Objectives: This study aims to examine whether WEE family kinase inhibitors can enhance the anticancer effect of sorafenib.
Methods: We analyzed the expression levels of PKMYT1 kinase and WEE1 kinase in HCC, studied the inhibitory effect of PKMYT1 kinase inhibitor RP-6306, WEE1 kinase inhibitor adavosertib combined with sorafenib on the proliferation of HCC cells, and detected the effect of drug combination on CDK1 phosphorylation.

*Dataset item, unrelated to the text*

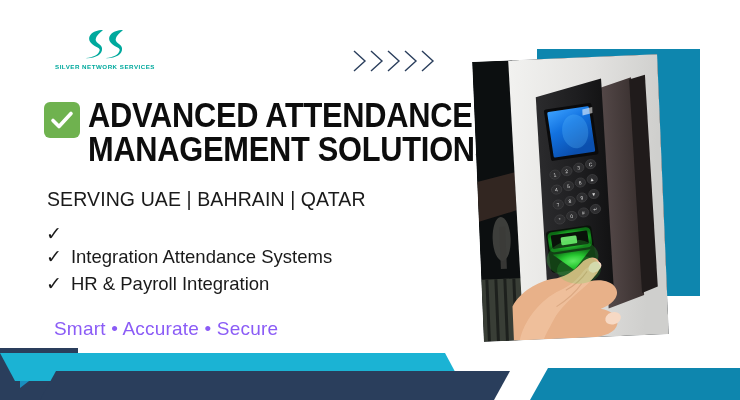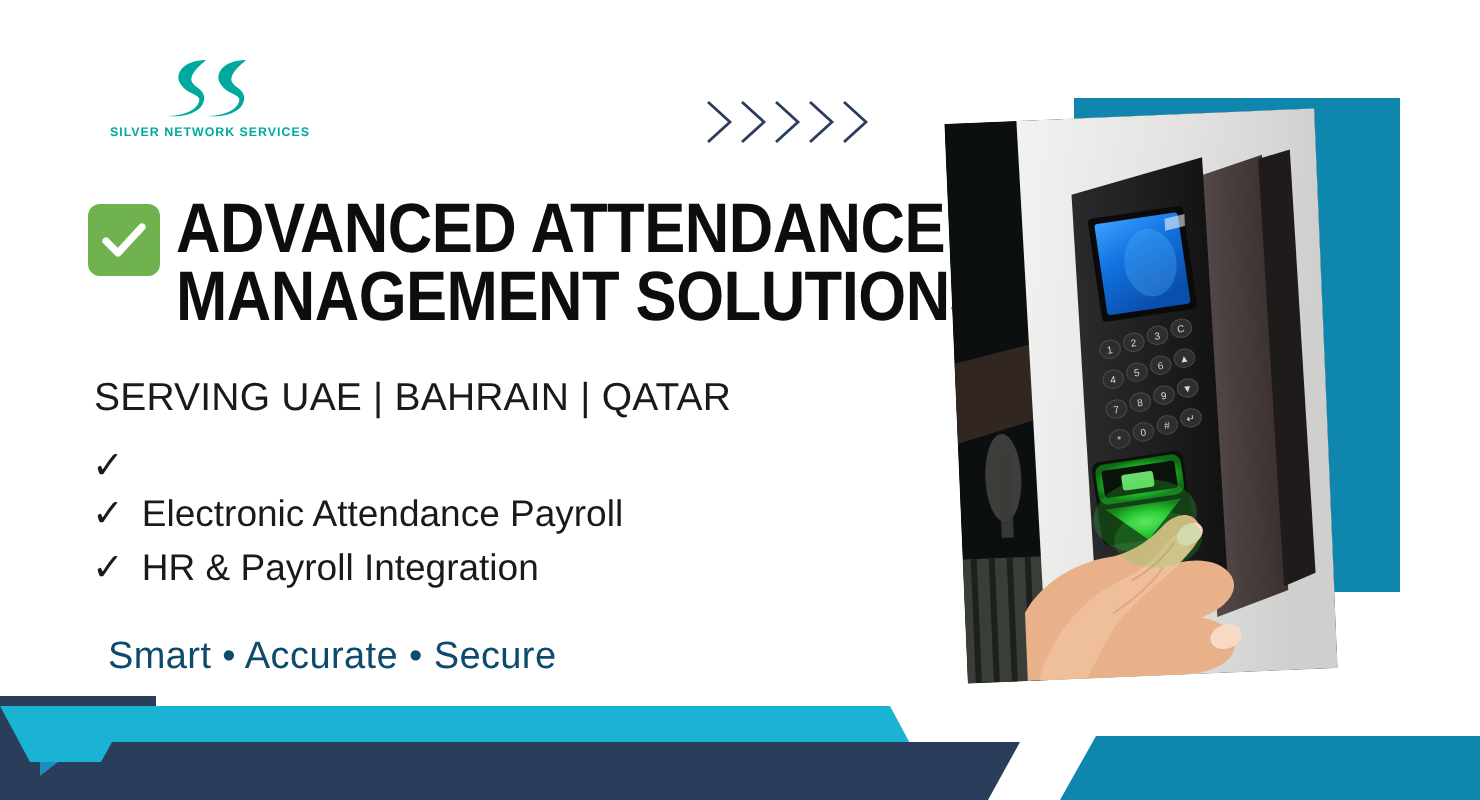"Electronic Attendance Payroll" span { text: Electronic Attendance Payroll -> Integration Attendance Systems }
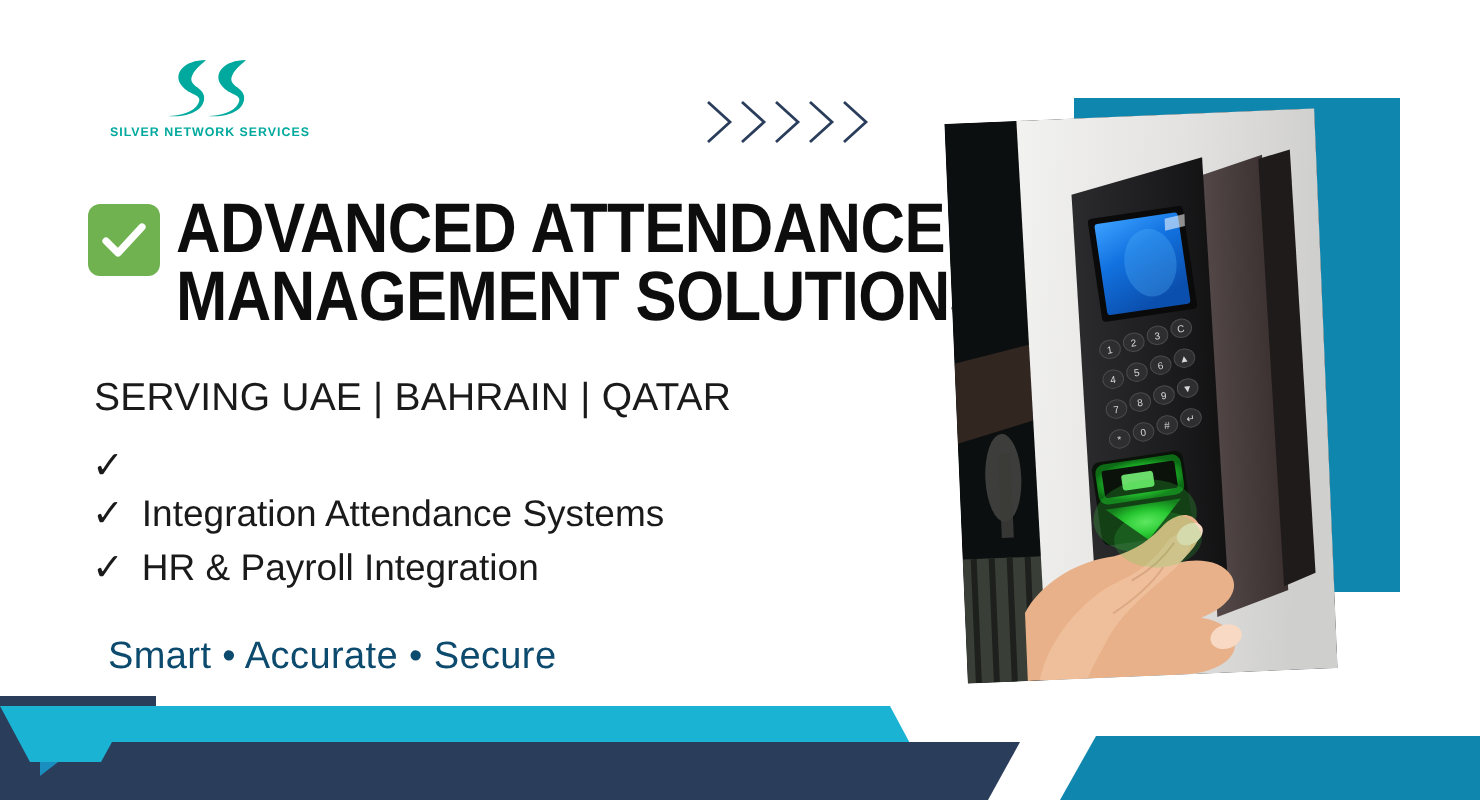"Smart • Accurate • Secure" #tagline { color: #0c4a6e -> #8b5cf6 }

Results: We found that PKMYT1 and WEE1 were upregulated in HCC and were detrimental to patient survival. Cell experiments showed that both RP-6306 and adavosertib (1-100 μM) inhibited the proliferation of HCC cell lines in a dose-dependent manner alone, and the combination of the two drugs had a synergistic effect. In HCC cell lines, sorafenib combined with RP-6306 or adavosertib showed a synergistic antiproliferation effect and less toxicity to normal cells. Sorafenib combined with RP-6306 and adavosertib further inhibited the proliferation of HCC cells and caused complete dephosphorylation of CDK1.
Conclusion: Taken together, our findings provide experimental evidence for the future use of sorafenib in combination with RP-6306 or adavosertib for the treatment of HCC.